* _Try it_
Look through the records below, count the lines with the word "approach", and reply with only the number.

* _Data for this exercise_
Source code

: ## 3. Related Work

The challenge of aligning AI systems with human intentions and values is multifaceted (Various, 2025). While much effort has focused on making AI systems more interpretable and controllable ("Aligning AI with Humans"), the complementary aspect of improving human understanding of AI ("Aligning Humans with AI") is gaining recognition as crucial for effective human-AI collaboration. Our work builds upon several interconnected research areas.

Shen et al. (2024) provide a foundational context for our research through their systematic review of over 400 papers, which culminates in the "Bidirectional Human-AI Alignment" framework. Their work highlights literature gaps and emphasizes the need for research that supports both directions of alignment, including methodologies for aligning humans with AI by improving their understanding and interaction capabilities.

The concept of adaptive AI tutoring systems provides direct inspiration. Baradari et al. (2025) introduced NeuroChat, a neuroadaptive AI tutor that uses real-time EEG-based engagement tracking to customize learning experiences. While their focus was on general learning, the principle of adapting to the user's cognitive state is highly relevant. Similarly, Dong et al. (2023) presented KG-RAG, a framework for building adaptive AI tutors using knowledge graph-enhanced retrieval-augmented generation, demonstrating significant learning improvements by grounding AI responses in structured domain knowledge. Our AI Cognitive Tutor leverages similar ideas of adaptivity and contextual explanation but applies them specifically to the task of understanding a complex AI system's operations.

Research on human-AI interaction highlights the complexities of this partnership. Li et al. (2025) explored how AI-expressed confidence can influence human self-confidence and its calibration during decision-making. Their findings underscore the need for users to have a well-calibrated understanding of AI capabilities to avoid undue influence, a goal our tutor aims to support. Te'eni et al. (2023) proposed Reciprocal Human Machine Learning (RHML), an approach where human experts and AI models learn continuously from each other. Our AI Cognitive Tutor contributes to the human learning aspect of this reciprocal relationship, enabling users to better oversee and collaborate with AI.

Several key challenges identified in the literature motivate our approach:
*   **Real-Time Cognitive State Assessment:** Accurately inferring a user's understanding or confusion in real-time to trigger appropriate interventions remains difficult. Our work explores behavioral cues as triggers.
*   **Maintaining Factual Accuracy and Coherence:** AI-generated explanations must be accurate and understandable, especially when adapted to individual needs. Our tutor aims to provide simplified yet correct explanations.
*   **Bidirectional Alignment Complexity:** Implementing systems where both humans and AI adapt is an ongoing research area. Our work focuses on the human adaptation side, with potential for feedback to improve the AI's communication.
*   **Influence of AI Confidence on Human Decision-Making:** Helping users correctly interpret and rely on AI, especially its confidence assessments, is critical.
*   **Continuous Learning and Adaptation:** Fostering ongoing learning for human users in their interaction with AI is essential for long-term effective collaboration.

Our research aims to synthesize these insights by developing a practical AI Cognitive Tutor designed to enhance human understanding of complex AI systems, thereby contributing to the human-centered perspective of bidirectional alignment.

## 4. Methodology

* _Solution to the exercise_
2